Die Strapazen einer solchen Tour sind unwirklich, wenn man sich die bunten Bildchen gemütlich in Glasers Garten bei einem kühlen Glas Mineralwasser betrachtet. Aber der 68-Jährige lässt bei seinen Erzählungen auch diese quälende Seite des Hochgebirgstrekkings nicht aus: "Es sind Extreme, mit denen man zu kämpfen hat. Zuerst ist es die Hitze", Glaser spricht von durchschnittlich 30 Grad, "die einen auf dem Weg durch die Täler in Richtung Berg begleitet – die Sonne sticht gnadenlos herab."

Und dann ist da die dünne Luft. Meter für Meter wird sie sauerstoffärmer, und die Anstiege rauben zunehmend den Atem. Der internationale Trek, den Glaser mit zwölf weiteren Teilnehmer, zehn erfahrenen Bergbegleiter und 20 Packpferden begleitete, startete auf immerhin 3200 Metern Höhe. Danach bewältigte die Bergkarawane auf ihrem 120 Kilometer langen Weg drei Pässe, die knapp an der 5000er-Marke kratzten, bis schließlich der Höhepunkt auf dem Plan stand: die Besteigung des 6153 Meter hohen Stok Kangri.

Hier machte nicht nur der Sauerstoffmangel den Aufenthalt allmählich unwirtlich. Auch die anfangs lähmende Hitze war nun bissigen Hochgebirgstemperaturen gewichen, so Glaser.

Solche Strapazen sind ohne eine intensive Vorbereitung unmöglich zu meistern. Der Hausener hält sich mit Radfahren, Joggen und größeren Wandertouren über Schwarzwald und Alb fit. Und doch stellt sich die Sinn-Frage: "Muss man sich das mit beinahe 70 Jahren noch antun?"

Glaser ist ehrlich: "Nachdem es mitten in der Nacht vom Camp zur Gipfelbesteigung los gegangen ist – und man schläft in diesen Höhen sehr unruhig – stellt man sich in den Stunden auf dem Weg zur Spitze schon immer wieder mal die Frage: ›Warum mache ich das eigentlich?‹ Steht man aber oben, dann weiß man: ›Ich habe es geschafft‹. Dieses Gefühl überwiegt alle anderen Strapazen. Das ist unglaublich."
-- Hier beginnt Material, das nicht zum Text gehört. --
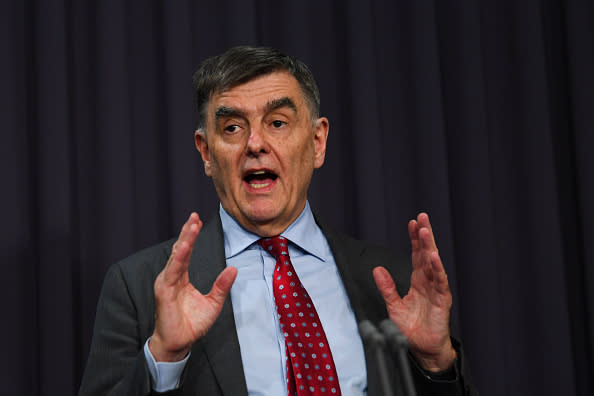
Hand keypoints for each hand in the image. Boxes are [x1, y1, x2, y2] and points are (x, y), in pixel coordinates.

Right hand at [149, 213, 237, 361]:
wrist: (179, 344)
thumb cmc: (192, 324)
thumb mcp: (213, 303)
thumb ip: (222, 286)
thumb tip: (233, 269)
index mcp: (181, 278)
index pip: (186, 252)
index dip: (191, 236)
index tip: (197, 220)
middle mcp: (172, 277)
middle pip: (180, 250)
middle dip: (187, 233)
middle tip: (194, 216)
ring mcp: (166, 283)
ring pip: (176, 257)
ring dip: (184, 241)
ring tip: (191, 226)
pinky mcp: (164, 292)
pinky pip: (172, 272)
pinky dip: (178, 259)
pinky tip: (183, 247)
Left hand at [373, 212, 455, 371]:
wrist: (423, 349)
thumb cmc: (411, 329)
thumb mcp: (393, 306)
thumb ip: (386, 287)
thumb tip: (377, 269)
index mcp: (418, 281)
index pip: (417, 255)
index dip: (414, 239)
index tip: (412, 223)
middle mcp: (428, 282)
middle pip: (426, 253)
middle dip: (424, 235)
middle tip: (422, 217)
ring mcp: (436, 289)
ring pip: (433, 263)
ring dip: (430, 246)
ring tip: (426, 230)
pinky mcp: (442, 300)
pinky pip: (440, 282)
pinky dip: (437, 268)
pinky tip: (434, 256)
Echte Euphorie kommt bei Glaser aber erst auf, wenn er sich wieder im Basis-Camp befindet, erzählt er: "Dann erst habe ich die Gefahren des Aufstiegs hinter mir – und manchmal glaubt man bei Tageslicht besehen kaum, wo man Stunden zuvor in der Nacht herumgekraxelt ist."

Zudem ging der Abstieg vom 6000er durchaus an die körperliche Substanz, die immerhin fast 70 Jahre auf dem Buckel: "Also da habe ich meine Knie schon gespürt, muss ich sagen", lässt Glaser seine schmerzlichen Erinnerungen an einen atemberaubenden Trip Revue passieren.

Ein Erinnerungsstück ganz anderen Zuschnitts hat der frühere Schulrektor indes auf dem Gipfel des Stok Kangri im Meer der bunten Gebetsfahnen hinterlassen: ein Souvenir-Tüchle, auf dem die Rottweiler Narretei abgebildet ist. Glaser hat eben nicht Erfahrungen aus einer Fremden Kultur mit nach Hause gebracht – ein Stück Rottweiler Kultur hat durch ihn nun eine windige Heimat im indischen Hochgebirge gefunden.